AT&T Mobility (NYSE: T) hit back hard against the FCC's proposed $100 million fine for not being transparent enough with its grandfathered unlimited data plan customers about how and when their speeds would be reduced if they use too much data. In its formal response to the agency, the carrier called the fine "unprecedented and indefensible" and said a court would toss it out if the FCC decided to levy the penalty.
According to AT&T's response to the FCC's "Notice of Apparent Liability" in the case, the carrier wants the FCC to withdraw the proposed fine, which the FCC announced last month. AT&T said the FCC's decision in the case is arbitrary, excessive and exceeded its statutory authority.
"The NAL is both unprecedented and indefensible," AT&T said in a filing to the FCC, according to a Multichannel News report. AT&T's response has not been made public by the FCC, but AT&T provided the filing to FierceWireless.
AT&T said the NAL shows a "startling" lack of authority or reasoned decision-making, and said the number seemed arbitrary and would represent a "massive forfeiture" for conduct the FCC has endorsed in the past. (Just for some context on the size of the fine relative to AT&T's business: AT&T said total wireless revenue in the second quarter grew 2.2 percent year-over-year to $18.3 billion.)
AT&T said the FCC did not prove that customers were harmed and that the size of the fine is meant to coerce a settlement based on a prejudgment of AT&T's liability.

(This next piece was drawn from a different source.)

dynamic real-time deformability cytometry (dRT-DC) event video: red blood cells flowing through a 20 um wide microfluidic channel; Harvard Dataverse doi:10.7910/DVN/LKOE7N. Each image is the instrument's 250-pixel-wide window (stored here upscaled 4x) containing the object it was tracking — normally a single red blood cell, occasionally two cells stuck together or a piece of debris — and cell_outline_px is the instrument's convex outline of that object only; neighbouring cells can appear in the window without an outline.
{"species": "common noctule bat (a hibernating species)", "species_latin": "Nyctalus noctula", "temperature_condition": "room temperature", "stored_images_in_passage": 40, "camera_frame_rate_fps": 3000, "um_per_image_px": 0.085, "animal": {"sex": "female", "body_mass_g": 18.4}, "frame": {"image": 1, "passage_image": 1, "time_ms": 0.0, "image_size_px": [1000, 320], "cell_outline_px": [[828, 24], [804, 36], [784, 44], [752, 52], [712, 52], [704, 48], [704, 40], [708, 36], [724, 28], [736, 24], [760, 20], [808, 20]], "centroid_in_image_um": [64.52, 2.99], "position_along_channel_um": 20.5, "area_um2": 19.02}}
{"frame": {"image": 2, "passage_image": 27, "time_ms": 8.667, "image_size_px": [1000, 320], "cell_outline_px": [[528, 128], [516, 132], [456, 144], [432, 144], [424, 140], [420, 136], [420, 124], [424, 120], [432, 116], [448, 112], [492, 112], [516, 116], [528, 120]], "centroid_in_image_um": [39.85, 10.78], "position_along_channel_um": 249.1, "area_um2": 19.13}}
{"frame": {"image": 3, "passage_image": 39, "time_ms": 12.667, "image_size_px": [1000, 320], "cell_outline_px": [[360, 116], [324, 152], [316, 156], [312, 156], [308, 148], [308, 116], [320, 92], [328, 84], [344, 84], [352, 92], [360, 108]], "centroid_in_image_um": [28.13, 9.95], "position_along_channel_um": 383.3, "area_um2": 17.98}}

AT&T said the commission was "abandoning any pretext" of being an impartial arbiter in the case. "It is absurd to suggest that AT&T intended to or actually did mislead the relevant Unlimited Data Plan customers. Those customers were repeatedly advised of AT&T's congestion management practices, and, for nearly four years, they chose to keep their service," AT&T said in its filing.

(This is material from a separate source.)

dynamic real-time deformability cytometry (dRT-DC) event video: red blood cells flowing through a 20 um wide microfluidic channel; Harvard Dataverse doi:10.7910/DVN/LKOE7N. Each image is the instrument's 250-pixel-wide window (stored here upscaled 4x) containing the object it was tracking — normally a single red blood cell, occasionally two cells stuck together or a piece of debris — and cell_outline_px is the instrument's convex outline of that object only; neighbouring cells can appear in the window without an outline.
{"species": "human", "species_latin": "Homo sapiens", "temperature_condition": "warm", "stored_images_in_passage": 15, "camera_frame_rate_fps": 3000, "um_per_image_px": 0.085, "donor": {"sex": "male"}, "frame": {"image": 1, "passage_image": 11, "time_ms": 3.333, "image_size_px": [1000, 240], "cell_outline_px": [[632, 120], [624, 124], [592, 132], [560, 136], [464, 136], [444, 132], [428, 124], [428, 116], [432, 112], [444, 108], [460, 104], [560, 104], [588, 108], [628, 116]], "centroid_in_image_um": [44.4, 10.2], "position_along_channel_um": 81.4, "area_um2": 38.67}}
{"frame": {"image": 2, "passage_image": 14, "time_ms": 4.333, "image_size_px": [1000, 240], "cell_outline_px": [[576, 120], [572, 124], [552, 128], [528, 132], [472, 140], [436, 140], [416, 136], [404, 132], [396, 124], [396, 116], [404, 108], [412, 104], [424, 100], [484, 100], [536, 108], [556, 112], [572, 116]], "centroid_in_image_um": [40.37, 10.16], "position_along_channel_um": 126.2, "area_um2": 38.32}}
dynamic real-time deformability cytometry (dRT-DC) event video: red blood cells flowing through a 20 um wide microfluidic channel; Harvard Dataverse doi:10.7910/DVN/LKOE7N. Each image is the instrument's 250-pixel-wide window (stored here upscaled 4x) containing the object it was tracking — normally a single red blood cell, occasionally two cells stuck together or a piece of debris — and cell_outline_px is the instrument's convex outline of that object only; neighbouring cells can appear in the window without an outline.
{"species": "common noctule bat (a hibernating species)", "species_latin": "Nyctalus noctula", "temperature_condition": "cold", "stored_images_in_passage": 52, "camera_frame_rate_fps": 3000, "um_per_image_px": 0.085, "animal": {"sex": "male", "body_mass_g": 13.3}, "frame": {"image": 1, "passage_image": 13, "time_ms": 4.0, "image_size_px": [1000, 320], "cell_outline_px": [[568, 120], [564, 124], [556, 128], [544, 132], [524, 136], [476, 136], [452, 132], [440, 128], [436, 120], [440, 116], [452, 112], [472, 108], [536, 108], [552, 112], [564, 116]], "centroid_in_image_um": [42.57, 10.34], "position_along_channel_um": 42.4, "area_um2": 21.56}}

AT&T said it did not willfully mislead its customers. "While the NAL speaks of AT&T's 'culpability' and 'clear knowledge' that it was misleading customers, the evidence is to the contrary," AT&T said. "AT&T made multiple disclosures by email, bill message, text message, and online posting, precisely so that potentially affected customers would be informed about the MBR policy. And, for its part, the Commission has been well aware of AT&T's MBR website disclosures since 2011. Yet, until recently, it offered no hint that it viewed them as deficient in any respect."

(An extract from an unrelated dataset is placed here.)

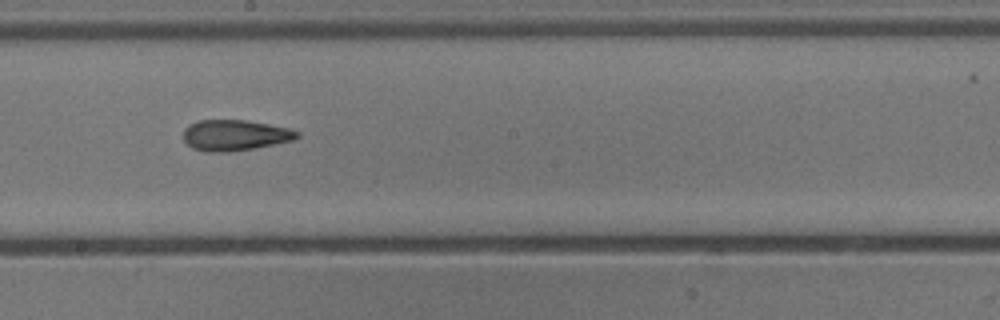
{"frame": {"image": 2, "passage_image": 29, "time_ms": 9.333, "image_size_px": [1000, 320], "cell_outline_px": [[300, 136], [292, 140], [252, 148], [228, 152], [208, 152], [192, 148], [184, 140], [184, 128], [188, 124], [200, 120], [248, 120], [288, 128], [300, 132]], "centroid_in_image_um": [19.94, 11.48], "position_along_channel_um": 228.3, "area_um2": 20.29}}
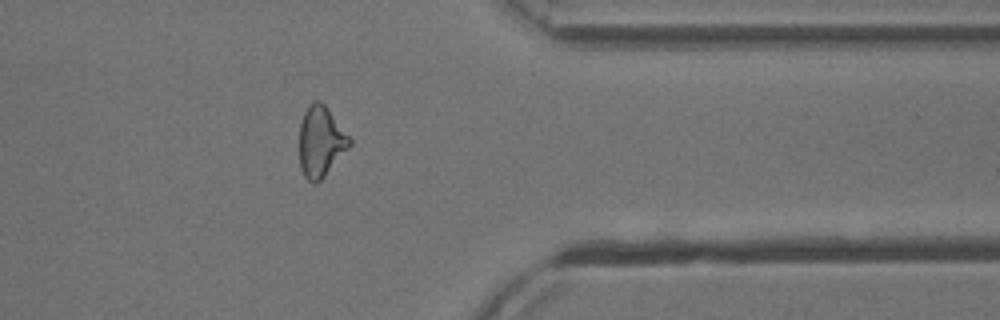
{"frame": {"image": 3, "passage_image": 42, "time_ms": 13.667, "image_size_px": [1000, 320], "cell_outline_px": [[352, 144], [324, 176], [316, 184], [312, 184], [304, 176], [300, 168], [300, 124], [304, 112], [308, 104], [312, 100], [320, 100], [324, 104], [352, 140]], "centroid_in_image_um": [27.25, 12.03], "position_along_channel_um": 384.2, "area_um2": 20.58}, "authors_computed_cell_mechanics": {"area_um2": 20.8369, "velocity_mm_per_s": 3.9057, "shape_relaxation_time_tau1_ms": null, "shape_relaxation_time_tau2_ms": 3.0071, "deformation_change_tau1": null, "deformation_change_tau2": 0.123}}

Last month the FCC accused AT&T of violating the transparency rule of its 2010 Open Internet order on net neutrality. Although a federal court tossed most of those rules out last year before the FCC drew up new ones, the court let the transparency rule stand and it has been in effect since 2011. The FCC said that although AT&T disclosed its throttling policy in a July 2011 press release and notices to customers, it did not provide information on when or after using how much data customers would see their speeds throttled, how much their speeds would be reduced or how those speed reductions would affect their ability to use apps on their phones.
In June the FCC said that it would look for four things from AT&T in its written response: any measures that the company has taken to provide redress to consumers; how AT&T is correcting any "misleading statements" regarding its unlimited data plans; how it can inform its customers about its "previous violations" of the transparency rule; and whether it will provide its customers an opportunity to opt out of their unlimited plans without a penalty.
The FCC will likely be disappointed. According to Mutlichannel News, AT&T said the FCC cannot require it to let customers escape Early Termination Fees, stop using the term "unlimited" or wear the "scarlet letter" of having to inform its customers that it violated the transparency rule, which it said would be a violation of the First Amendment.
The FCC will review AT&T's response before moving forward with a formal decision on the fine.